Originally I’d thought we’d install in-floor radiant heat in both bathrooms. I’m not sure that’s really necessary downstairs anymore (especially since it’d only be installed in the middle third of the room–less than 20 square feet; you don’t put the heating elements under or too near the fixtures, only in the open areas), though I suppose I could feel differently when there’s ceramic tile on the floor instead of the wood-look vinyl flooring the contractor put in during the bank-required renovations. Still, I think a sizable, colorful bath rug could take care of creature comforts for anyone who actually needs to shower down here.

Considering the size of the room, I suppose it’s not surprising that this remodel could be done for less than $2,000 (it’s only a bit over a grand for the fixtures and accessories, but I’m allowing for a lot of the unknowns in my semi-educated guesstimate: drywall and it’s related materials, insulation, the plumbing supplies, and whatever else pops up).

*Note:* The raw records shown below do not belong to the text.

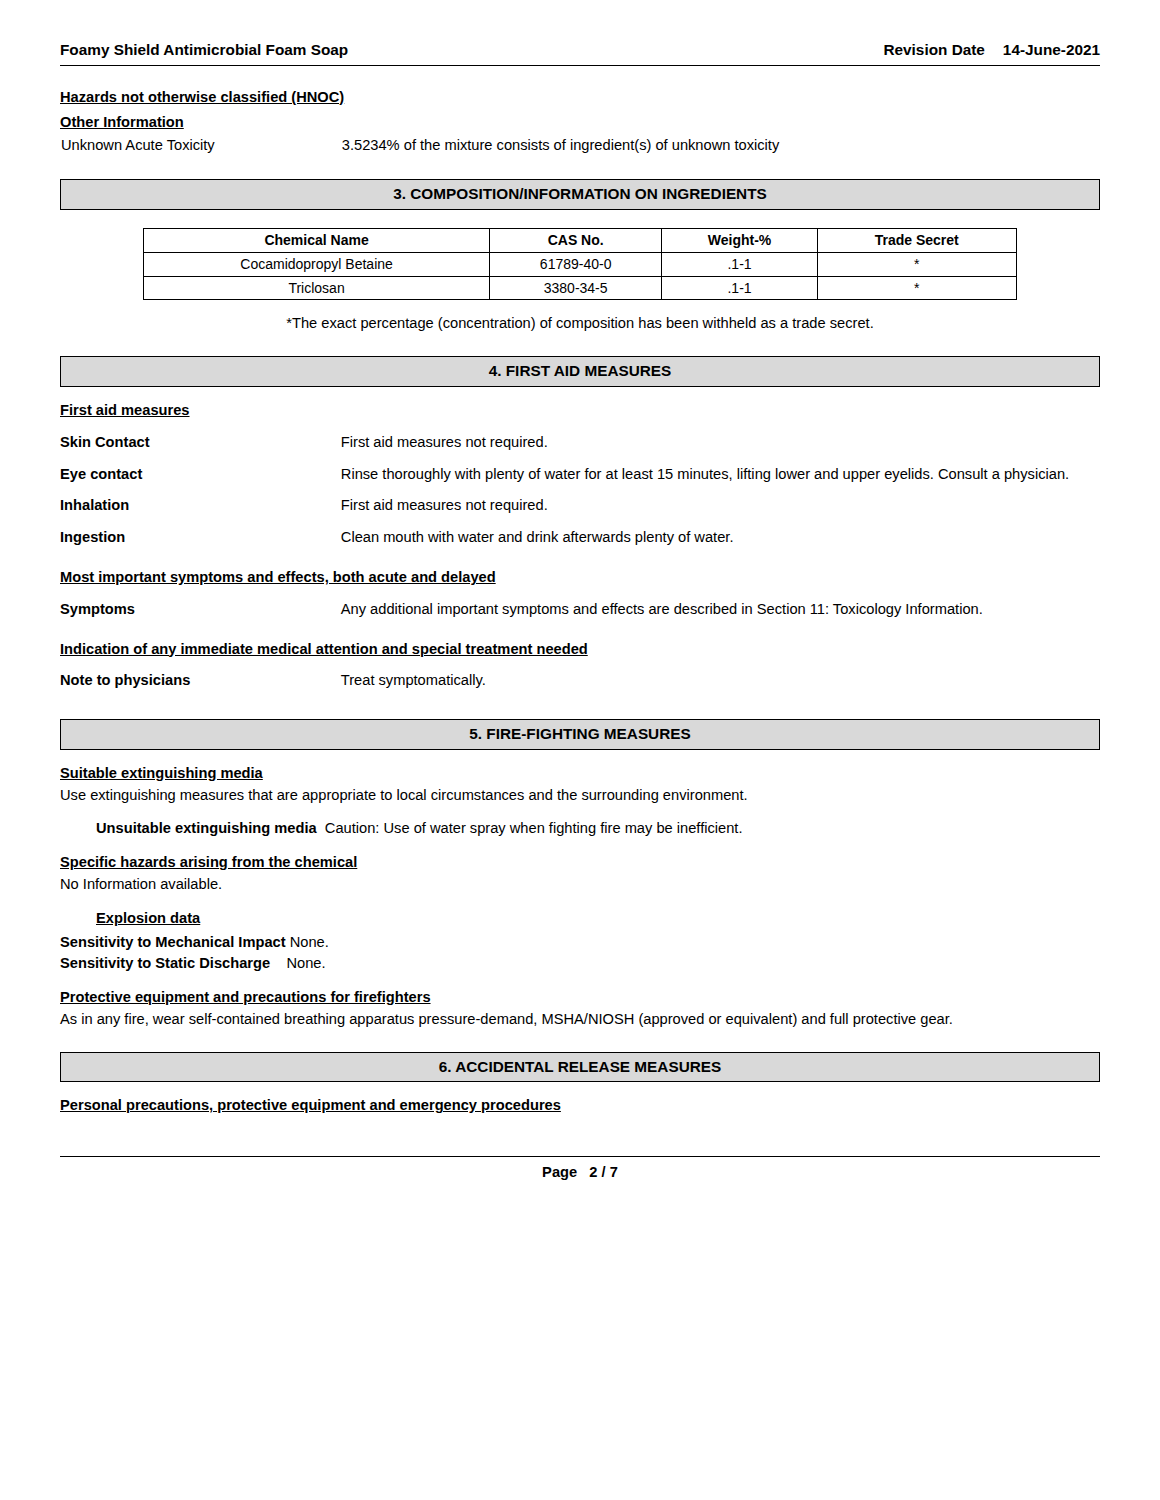Foamy Shield Antimicrobial Foam Soap
Revision Date14-June-2021
Hazards not otherwise classified (HNOC)
Other Information
| Unknown Acute Toxicity | 3.5234% of the mixture consists of ingredient(s) of unknown toxicity |
3. COMPOSITION/INFORMATION ON INGREDIENTS
| Chemical Name | CAS No. | Weight-% | Trade Secret |
| --- | --- | --- | --- |
| Cocamidopropyl Betaine | 61789-40-0 | .1-1 | * |
| Triclosan | 3380-34-5 | .1-1 | * |
*The exact percentage (concentration) of composition has been withheld as a trade secret.
4. FIRST AID MEASURES
First aid measures
| Skin Contact | First aid measures not required. |
| Eye contact | Rinse thoroughly with plenty of water for at least 15 minutes, lifting lower and upper eyelids. Consult a physician. |
| Inhalation | First aid measures not required. |
| Ingestion | Clean mouth with water and drink afterwards plenty of water. |
Most important symptoms and effects, both acute and delayed
| Symptoms | Any additional important symptoms and effects are described in Section 11: Toxicology Information. |
Indication of any immediate medical attention and special treatment needed
| Note to physicians | Treat symptomatically. |
5. FIRE-FIGHTING MEASURES
Suitable extinguishing media
Use extinguishing measures that are appropriate to local circumstances and the surrounding environment.
Unsuitable extinguishing media Caution: Use of water spray when fighting fire may be inefficient.
Specific hazards arising from the chemical
No Information available.
Explosion data
Sensitivity to Mechanical Impact None.
Sensitivity to Static Discharge None.
Protective equipment and precautions for firefighters
As in any fire, wear self-contained breathing apparatus pressure-demand, MSHA/NIOSH (approved or equivalent) and full protective gear.
6. ACCIDENTAL RELEASE MEASURES
Personal precautions, protective equipment and emergency procedures
Page 2 / 7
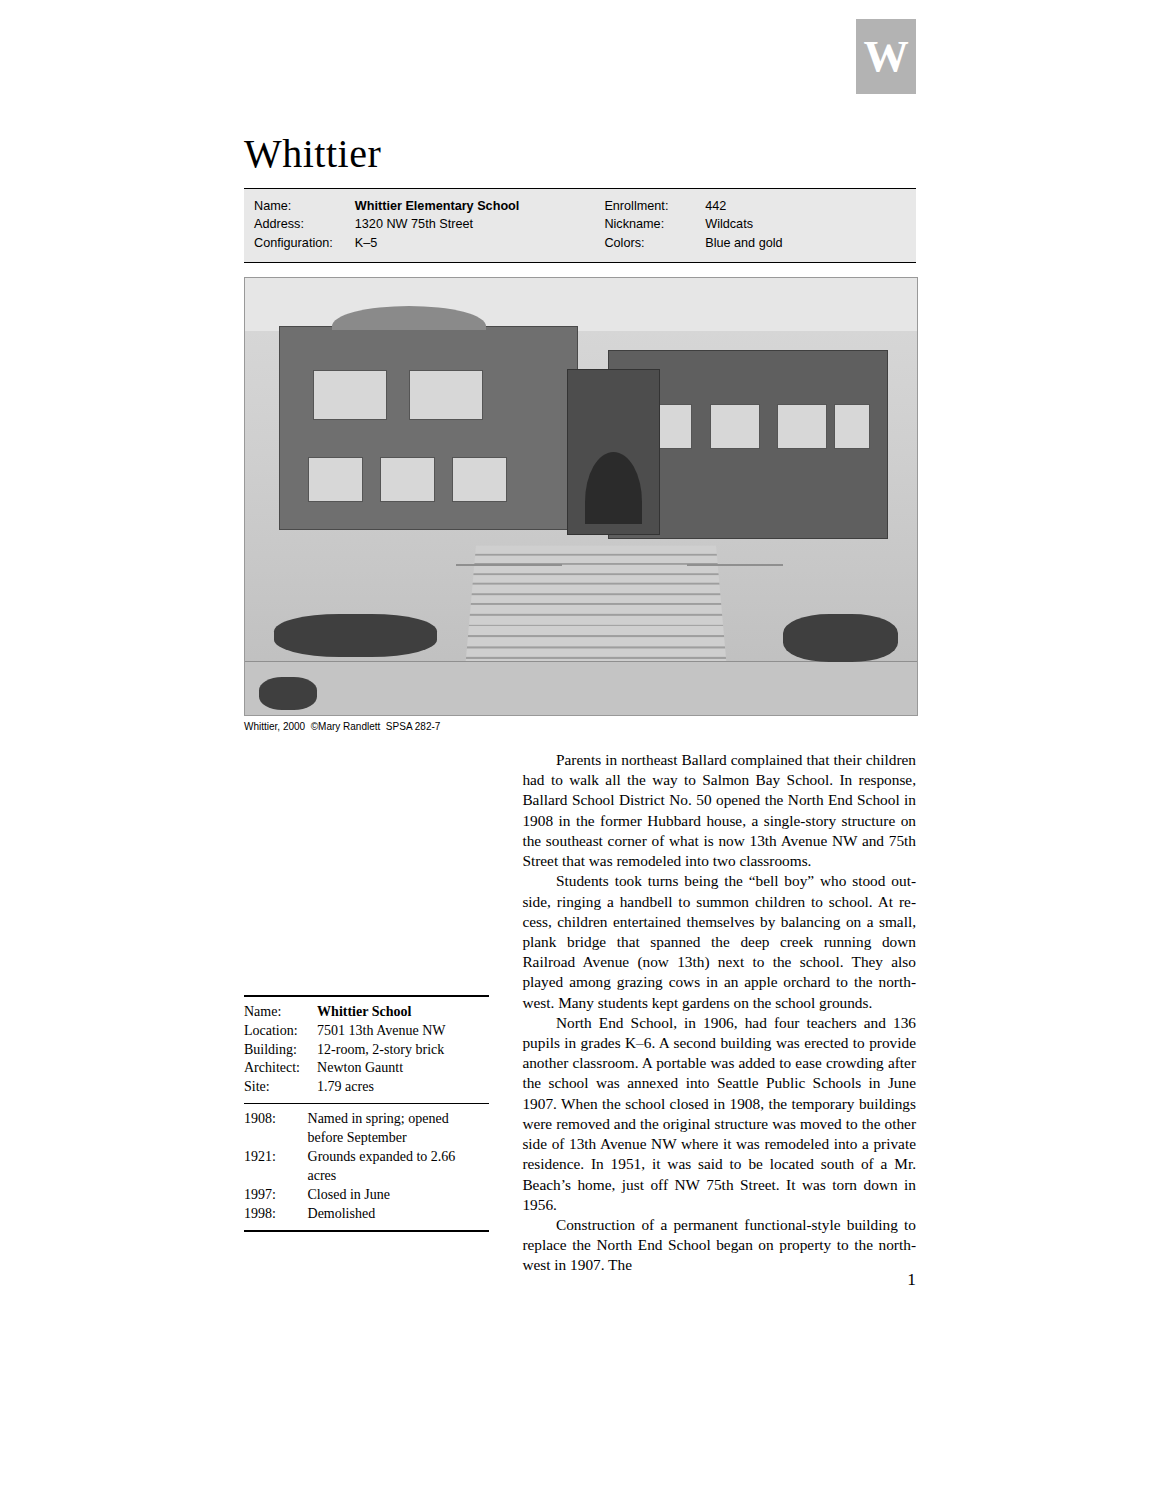W
Whittier
| Name: | Whittier Elementary School | Enrollment: | 442 |
| Address: | 1320 NW 75th Street | Nickname: | Wildcats |
| Configuration: | K–5 | Colors: | Blue and gold |
Whittier, 2000 ©Mary Randlett SPSA 282-7
| Name: | Whittier School |
| Location: | 7501 13th Avenue NW |
| Building: | 12-room, 2-story brick |
| Architect: | Newton Gauntt |
| Site: | 1.79 acres |
| 1908: | Named in spring; opened before September |
| 1921: | Grounds expanded to 2.66 acres |
| 1997: | Closed in June |
| 1998: | Demolished |
Parents in northeast Ballard complained that their children had to walk all the way to Salmon Bay School. In response, Ballard School District No. 50 opened the North End School in 1908 in the former Hubbard house, a single-story structure on the southeast corner of what is now 13th Avenue NW and 75th Street that was remodeled into two classrooms.
Students took turns being the “bell boy” who stood outside, ringing a handbell to summon children to school. At recess, children entertained themselves by balancing on a small, plank bridge that spanned the deep creek running down Railroad Avenue (now 13th) next to the school. They also played among grazing cows in an apple orchard to the northwest. Many students kept gardens on the school grounds.
North End School, in 1906, had four teachers and 136 pupils in grades K–6. A second building was erected to provide another classroom. A portable was added to ease crowding after the school was annexed into Seattle Public Schools in June 1907. When the school closed in 1908, the temporary buildings were removed and the original structure was moved to the other side of 13th Avenue NW where it was remodeled into a private residence. In 1951, it was said to be located south of a Mr. Beach’s home, just off NW 75th Street. It was torn down in 1956.
Construction of a permanent functional-style building to replace the North End School began on property to the northwest in 1907. The
1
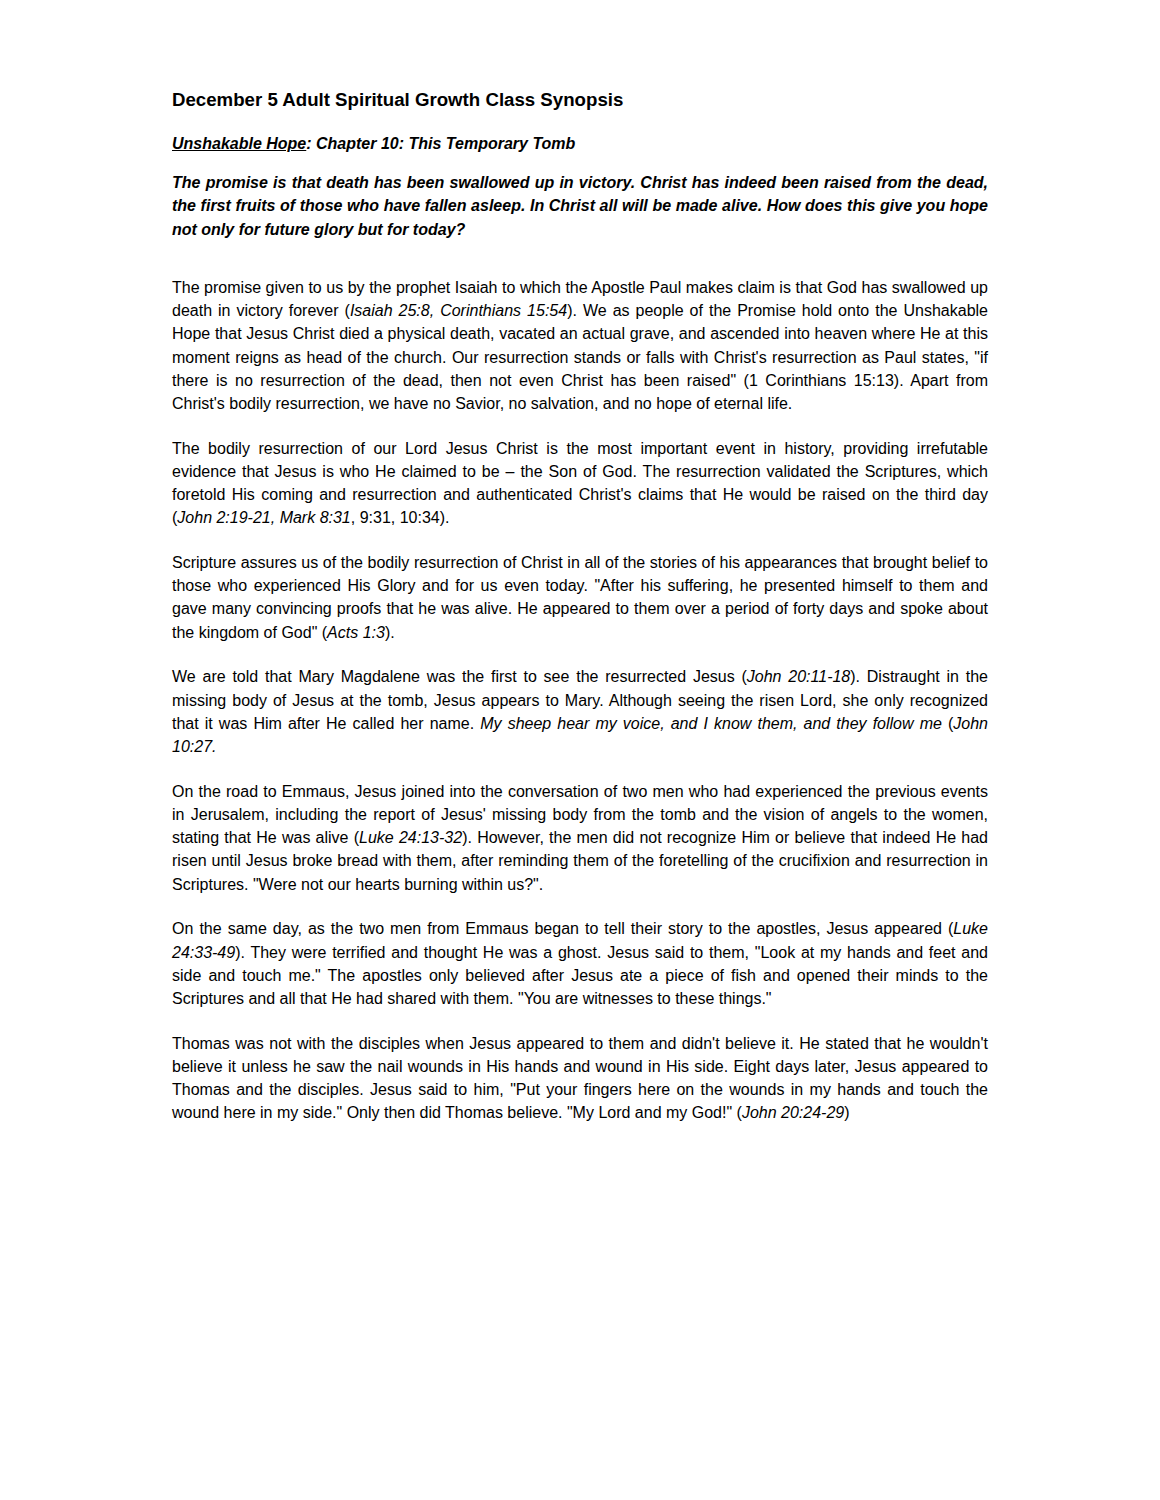December 5 Adult Spiritual Growth Class Synopsis
Unshakable Hope: Chapter 10: This Temporary Tomb
The promise is that death has been swallowed up in victory. Christ has indeed been raised from the dead, the first fruits of those who have fallen asleep. In Christ all will be made alive. How does this give you hope not only for future glory but for today?
The promise given to us by the prophet Isaiah to which the Apostle Paul makes claim is that God has swallowed up death in victory forever (Isaiah 25:8, Corinthians 15:54). We as people of the Promise hold onto the Unshakable Hope that Jesus Christ died a physical death, vacated an actual grave, and ascended into heaven where He at this moment reigns as head of the church. Our resurrection stands or falls with Christ's resurrection as Paul states, "if there is no resurrection of the dead, then not even Christ has been raised" (1 Corinthians 15:13). Apart from Christ's bodily resurrection, we have no Savior, no salvation, and no hope of eternal life.
The bodily resurrection of our Lord Jesus Christ is the most important event in history, providing irrefutable evidence that Jesus is who He claimed to be – the Son of God. The resurrection validated the Scriptures, which foretold His coming and resurrection and authenticated Christ's claims that He would be raised on the third day (John 2:19-21, Mark 8:31, 9:31, 10:34).
Scripture assures us of the bodily resurrection of Christ in all of the stories of his appearances that brought belief to those who experienced His Glory and for us even today. "After his suffering, he presented himself to them and gave many convincing proofs that he was alive. He appeared to them over a period of forty days and spoke about the kingdom of God" (Acts 1:3).
We are told that Mary Magdalene was the first to see the resurrected Jesus (John 20:11-18). Distraught in the missing body of Jesus at the tomb, Jesus appears to Mary. Although seeing the risen Lord, she only recognized that it was Him after He called her name. My sheep hear my voice, and I know them, and they follow me (John 10:27.
On the road to Emmaus, Jesus joined into the conversation of two men who had experienced the previous events in Jerusalem, including the report of Jesus' missing body from the tomb and the vision of angels to the women, stating that He was alive (Luke 24:13-32). However, the men did not recognize Him or believe that indeed He had risen until Jesus broke bread with them, after reminding them of the foretelling of the crucifixion and resurrection in Scriptures. "Were not our hearts burning within us?".
On the same day, as the two men from Emmaus began to tell their story to the apostles, Jesus appeared (Luke 24:33-49). They were terrified and thought He was a ghost. Jesus said to them, "Look at my hands and feet and side and touch me." The apostles only believed after Jesus ate a piece of fish and opened their minds to the Scriptures and all that He had shared with them. "You are witnesses to these things."
Thomas was not with the disciples when Jesus appeared to them and didn't believe it. He stated that he wouldn't believe it unless he saw the nail wounds in His hands and wound in His side. Eight days later, Jesus appeared to Thomas and the disciples. Jesus said to him, "Put your fingers here on the wounds in my hands and touch the wound here in my side." Only then did Thomas believe. "My Lord and my God!" (John 20:24-29)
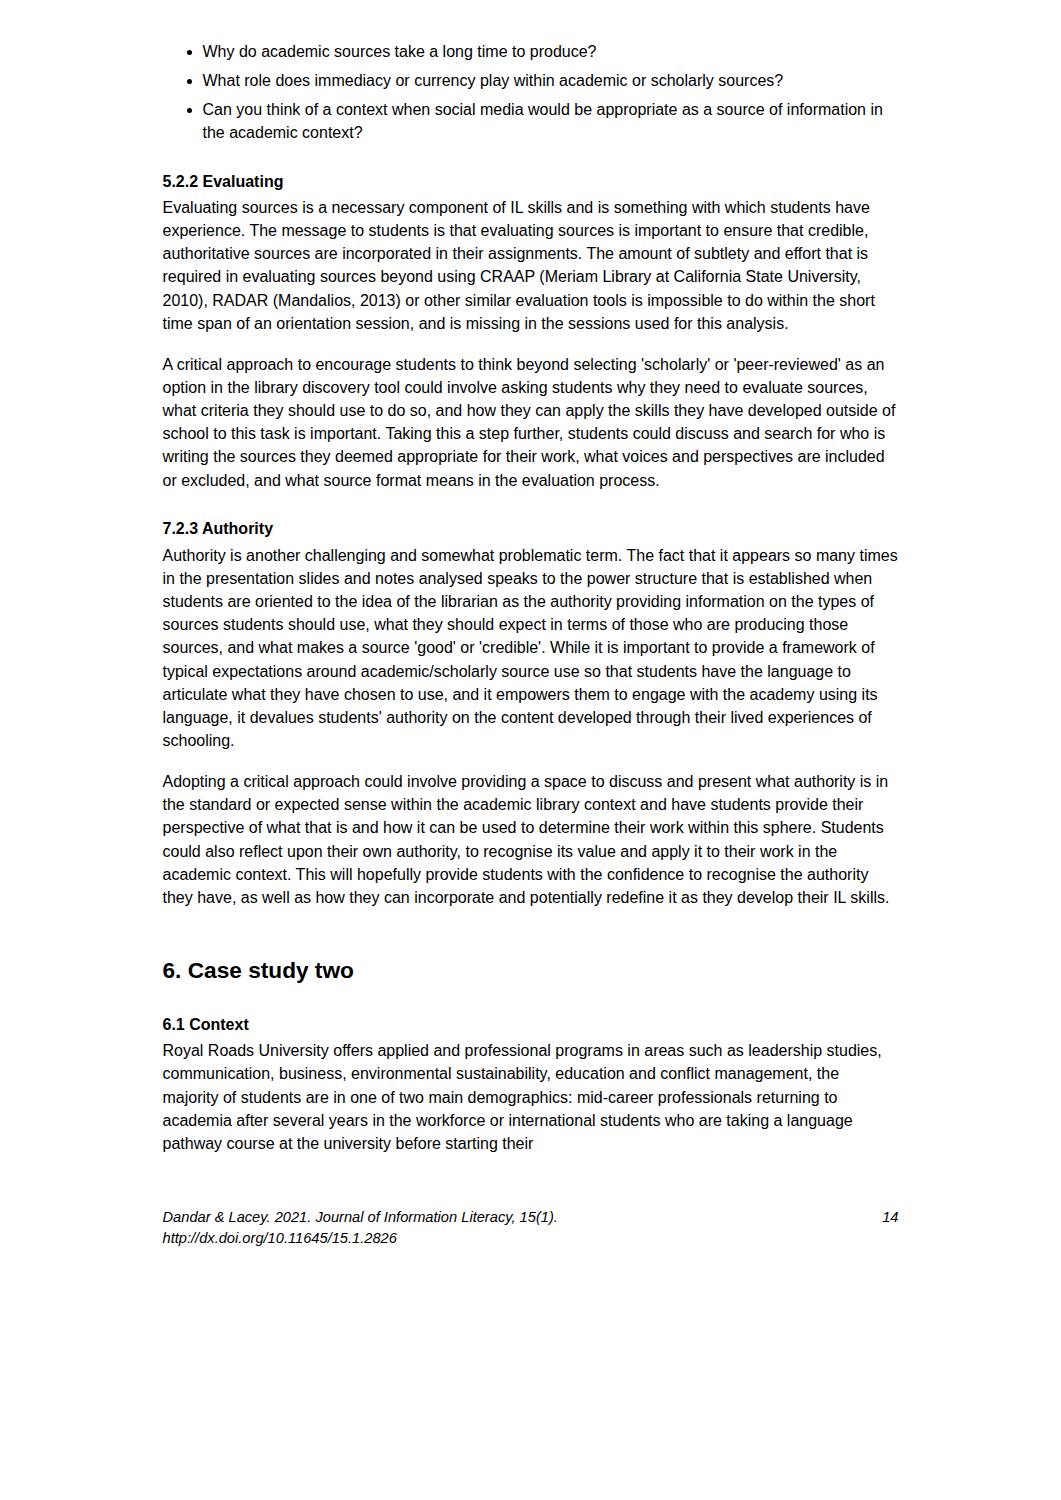Why do academic sources take a long time to produce?
What role does immediacy or currency play within academic or scholarly sources?
Can you think of a context when social media would be appropriate as a source of information in the academic context?
5.2.2 Evaluating
Evaluating sources is a necessary component of IL skills and is something with which students have experience. The message to students is that evaluating sources is important to ensure that credible, authoritative sources are incorporated in their assignments. The amount of subtlety and effort that is required in evaluating sources beyond using CRAAP (Meriam Library at California State University, 2010), RADAR (Mandalios, 2013) or other similar evaluation tools is impossible to do within the short time span of an orientation session, and is missing in the sessions used for this analysis.
A critical approach to encourage students to think beyond selecting 'scholarly' or 'peer-reviewed' as an option in the library discovery tool could involve asking students why they need to evaluate sources, what criteria they should use to do so, and how they can apply the skills they have developed outside of school to this task is important. Taking this a step further, students could discuss and search for who is writing the sources they deemed appropriate for their work, what voices and perspectives are included or excluded, and what source format means in the evaluation process.
7.2.3 Authority
Authority is another challenging and somewhat problematic term. The fact that it appears so many times in the presentation slides and notes analysed speaks to the power structure that is established when students are oriented to the idea of the librarian as the authority providing information on the types of sources students should use, what they should expect in terms of those who are producing those sources, and what makes a source 'good' or 'credible'. While it is important to provide a framework of typical expectations around academic/scholarly source use so that students have the language to articulate what they have chosen to use, and it empowers them to engage with the academy using its language, it devalues students' authority on the content developed through their lived experiences of schooling.
Adopting a critical approach could involve providing a space to discuss and present what authority is in the standard or expected sense within the academic library context and have students provide their perspective of what that is and how it can be used to determine their work within this sphere. Students could also reflect upon their own authority, to recognise its value and apply it to their work in the academic context. This will hopefully provide students with the confidence to recognise the authority they have, as well as how they can incorporate and potentially redefine it as they develop their IL skills.
6. Case study two
6.1 Context
Royal Roads University offers applied and professional programs in areas such as leadership studies, communication, business, environmental sustainability, education and conflict management, the majority of students are in one of two main demographics: mid-career professionals returning to academia after several years in the workforce or international students who are taking a language pathway course at the university before starting their
Dandar & Lacey. 2021. Journal of Information Literacy, 15(1).
http://dx.doi.org/10.11645/15.1.2826
14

Thank goodness it can all be done by Todd and I, as the biggest chunk of any renovation project is the labor.

While I’ll be keeping an eye out over the next few months for orange accents at good prices, it looks like I’ll be shopping for a new ceiling fan for my office in the more immediate future. The motor started making a grinding noise last night that’s a bit disturbing.

That’s the fun of old houses, right???